● Problem to solve:
Collect every line of the records below that contains the word "size".

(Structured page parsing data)
◆ ◆ ◆ ◆ ◆ ◆ ◆

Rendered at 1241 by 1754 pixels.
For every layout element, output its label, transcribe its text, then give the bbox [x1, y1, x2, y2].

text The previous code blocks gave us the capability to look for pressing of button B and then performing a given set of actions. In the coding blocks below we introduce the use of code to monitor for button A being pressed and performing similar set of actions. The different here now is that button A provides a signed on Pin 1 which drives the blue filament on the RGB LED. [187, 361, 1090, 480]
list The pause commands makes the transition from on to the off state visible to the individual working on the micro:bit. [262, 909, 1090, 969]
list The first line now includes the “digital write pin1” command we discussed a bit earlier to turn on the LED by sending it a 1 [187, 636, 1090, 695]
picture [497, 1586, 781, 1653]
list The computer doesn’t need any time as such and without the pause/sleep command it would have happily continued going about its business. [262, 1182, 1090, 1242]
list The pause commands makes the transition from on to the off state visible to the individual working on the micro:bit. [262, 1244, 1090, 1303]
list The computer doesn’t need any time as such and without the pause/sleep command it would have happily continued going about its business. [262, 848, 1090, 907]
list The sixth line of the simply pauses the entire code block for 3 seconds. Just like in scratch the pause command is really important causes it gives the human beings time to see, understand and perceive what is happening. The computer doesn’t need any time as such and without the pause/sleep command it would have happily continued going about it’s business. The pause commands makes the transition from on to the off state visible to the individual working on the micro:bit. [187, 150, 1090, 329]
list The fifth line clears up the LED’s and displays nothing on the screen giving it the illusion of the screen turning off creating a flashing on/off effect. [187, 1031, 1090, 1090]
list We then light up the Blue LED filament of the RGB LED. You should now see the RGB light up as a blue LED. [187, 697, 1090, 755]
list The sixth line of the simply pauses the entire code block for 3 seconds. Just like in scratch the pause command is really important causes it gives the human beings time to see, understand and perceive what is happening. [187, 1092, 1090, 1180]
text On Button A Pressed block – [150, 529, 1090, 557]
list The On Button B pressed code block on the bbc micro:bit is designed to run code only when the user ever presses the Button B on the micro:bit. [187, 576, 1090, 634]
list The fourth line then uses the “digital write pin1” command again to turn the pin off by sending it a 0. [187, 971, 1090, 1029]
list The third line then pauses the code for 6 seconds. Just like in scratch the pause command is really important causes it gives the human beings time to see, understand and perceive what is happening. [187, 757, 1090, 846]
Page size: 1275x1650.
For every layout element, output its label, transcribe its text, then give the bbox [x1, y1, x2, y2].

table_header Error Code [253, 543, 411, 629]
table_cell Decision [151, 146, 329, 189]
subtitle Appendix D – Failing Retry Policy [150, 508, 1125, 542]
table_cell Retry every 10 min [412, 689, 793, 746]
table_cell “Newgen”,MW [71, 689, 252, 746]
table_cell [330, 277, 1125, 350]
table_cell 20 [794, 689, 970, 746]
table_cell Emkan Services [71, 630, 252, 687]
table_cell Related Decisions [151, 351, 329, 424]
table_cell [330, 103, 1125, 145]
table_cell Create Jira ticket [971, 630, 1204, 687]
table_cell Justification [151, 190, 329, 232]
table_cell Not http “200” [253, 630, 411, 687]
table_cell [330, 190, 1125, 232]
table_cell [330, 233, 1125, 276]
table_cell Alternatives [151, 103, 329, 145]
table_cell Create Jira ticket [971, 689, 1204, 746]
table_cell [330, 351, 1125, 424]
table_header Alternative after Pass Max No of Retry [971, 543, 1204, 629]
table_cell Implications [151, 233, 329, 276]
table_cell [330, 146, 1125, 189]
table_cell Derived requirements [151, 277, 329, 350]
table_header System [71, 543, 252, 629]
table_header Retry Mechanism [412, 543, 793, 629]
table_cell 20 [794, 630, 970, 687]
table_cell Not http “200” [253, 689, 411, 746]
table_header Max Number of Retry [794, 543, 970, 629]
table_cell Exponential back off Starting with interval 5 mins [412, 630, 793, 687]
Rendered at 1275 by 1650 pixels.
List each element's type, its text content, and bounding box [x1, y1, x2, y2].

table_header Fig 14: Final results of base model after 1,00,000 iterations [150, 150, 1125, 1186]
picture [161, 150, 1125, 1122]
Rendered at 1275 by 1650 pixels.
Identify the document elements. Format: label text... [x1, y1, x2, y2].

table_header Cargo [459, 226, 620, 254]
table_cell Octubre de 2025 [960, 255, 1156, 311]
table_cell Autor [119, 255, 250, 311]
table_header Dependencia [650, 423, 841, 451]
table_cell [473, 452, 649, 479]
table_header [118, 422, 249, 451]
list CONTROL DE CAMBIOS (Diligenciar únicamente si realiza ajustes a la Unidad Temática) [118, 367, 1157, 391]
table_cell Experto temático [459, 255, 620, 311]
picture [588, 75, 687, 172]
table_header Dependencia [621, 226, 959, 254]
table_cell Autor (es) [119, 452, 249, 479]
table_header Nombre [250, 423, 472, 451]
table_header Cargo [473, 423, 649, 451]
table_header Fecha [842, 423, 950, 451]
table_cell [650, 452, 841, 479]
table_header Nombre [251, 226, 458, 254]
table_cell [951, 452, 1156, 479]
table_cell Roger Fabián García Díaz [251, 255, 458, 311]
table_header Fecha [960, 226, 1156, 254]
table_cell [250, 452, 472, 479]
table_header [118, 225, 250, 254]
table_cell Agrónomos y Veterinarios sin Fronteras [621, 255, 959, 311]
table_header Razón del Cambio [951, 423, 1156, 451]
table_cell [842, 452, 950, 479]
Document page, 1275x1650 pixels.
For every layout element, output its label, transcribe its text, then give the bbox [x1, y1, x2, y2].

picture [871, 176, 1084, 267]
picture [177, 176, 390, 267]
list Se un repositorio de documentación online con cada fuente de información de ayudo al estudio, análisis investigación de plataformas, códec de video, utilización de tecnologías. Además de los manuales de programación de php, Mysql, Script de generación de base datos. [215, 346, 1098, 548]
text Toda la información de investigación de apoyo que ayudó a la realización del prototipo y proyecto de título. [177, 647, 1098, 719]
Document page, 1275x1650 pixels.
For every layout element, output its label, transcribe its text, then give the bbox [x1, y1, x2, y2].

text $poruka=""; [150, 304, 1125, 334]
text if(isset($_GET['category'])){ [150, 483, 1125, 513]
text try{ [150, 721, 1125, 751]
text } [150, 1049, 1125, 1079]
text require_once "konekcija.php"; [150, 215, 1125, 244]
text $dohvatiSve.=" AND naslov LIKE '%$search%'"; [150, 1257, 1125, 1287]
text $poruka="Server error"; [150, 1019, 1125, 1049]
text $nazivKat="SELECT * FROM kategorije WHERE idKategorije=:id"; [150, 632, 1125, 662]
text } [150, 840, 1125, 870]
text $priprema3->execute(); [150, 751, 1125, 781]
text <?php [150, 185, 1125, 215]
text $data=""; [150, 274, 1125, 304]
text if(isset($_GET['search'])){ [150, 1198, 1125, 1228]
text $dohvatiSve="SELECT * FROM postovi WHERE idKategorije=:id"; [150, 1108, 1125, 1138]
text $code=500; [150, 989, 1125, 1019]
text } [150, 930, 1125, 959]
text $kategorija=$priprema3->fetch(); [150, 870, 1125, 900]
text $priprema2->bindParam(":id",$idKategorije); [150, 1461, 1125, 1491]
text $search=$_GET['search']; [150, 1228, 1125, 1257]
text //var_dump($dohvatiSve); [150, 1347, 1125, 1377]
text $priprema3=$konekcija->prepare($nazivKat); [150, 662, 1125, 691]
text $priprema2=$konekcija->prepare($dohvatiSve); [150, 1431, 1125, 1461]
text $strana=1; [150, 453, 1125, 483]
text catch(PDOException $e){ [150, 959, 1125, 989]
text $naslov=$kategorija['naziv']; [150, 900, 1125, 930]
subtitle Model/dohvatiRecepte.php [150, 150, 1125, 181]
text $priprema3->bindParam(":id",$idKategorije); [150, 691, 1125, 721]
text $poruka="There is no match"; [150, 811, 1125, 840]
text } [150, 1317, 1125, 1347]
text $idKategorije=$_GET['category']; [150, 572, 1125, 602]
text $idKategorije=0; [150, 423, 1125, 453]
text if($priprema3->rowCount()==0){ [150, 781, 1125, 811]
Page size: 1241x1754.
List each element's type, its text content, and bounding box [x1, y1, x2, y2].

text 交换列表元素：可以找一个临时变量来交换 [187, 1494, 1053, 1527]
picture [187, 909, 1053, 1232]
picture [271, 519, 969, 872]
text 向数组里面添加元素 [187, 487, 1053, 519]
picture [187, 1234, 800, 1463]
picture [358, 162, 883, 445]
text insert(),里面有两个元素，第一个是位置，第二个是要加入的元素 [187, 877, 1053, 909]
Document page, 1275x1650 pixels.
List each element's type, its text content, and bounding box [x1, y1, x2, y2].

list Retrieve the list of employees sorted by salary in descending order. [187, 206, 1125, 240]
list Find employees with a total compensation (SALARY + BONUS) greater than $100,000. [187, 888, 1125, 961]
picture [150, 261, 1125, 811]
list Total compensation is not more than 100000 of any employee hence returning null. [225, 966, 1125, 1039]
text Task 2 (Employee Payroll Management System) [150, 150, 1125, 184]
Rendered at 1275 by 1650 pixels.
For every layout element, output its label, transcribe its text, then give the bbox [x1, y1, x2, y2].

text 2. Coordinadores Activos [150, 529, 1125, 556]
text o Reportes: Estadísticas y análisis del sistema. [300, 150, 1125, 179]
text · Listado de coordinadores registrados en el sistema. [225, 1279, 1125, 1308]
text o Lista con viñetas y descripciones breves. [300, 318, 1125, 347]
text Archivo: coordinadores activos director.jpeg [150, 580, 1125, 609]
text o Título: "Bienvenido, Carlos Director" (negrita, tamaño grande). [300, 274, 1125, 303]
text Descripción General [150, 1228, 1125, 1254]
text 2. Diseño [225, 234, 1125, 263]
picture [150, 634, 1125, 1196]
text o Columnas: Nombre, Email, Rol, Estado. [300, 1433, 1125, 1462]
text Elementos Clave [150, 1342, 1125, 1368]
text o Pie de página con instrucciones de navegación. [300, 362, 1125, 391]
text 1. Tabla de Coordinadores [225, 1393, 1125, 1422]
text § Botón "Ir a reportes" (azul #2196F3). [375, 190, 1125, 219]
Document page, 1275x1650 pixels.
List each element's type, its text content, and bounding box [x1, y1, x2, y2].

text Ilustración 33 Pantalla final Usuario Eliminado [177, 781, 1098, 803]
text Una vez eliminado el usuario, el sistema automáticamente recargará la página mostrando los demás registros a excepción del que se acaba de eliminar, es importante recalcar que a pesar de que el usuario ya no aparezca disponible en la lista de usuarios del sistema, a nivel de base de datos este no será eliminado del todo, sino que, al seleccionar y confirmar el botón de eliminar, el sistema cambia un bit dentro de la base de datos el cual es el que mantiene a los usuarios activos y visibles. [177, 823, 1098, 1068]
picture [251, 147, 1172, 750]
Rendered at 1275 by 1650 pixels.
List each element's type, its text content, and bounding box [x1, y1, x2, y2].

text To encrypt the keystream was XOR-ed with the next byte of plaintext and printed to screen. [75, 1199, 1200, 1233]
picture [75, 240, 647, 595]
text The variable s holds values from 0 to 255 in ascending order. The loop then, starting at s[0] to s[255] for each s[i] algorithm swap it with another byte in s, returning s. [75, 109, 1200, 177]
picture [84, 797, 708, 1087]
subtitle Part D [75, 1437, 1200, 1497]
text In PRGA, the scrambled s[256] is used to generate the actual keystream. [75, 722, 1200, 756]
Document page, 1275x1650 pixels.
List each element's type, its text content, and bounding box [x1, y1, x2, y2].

◆ ◆ ◆ ◆ ◆ ◆ ◆

● Result below:
Page size: 1275x1650.
Page size: 1241x1754.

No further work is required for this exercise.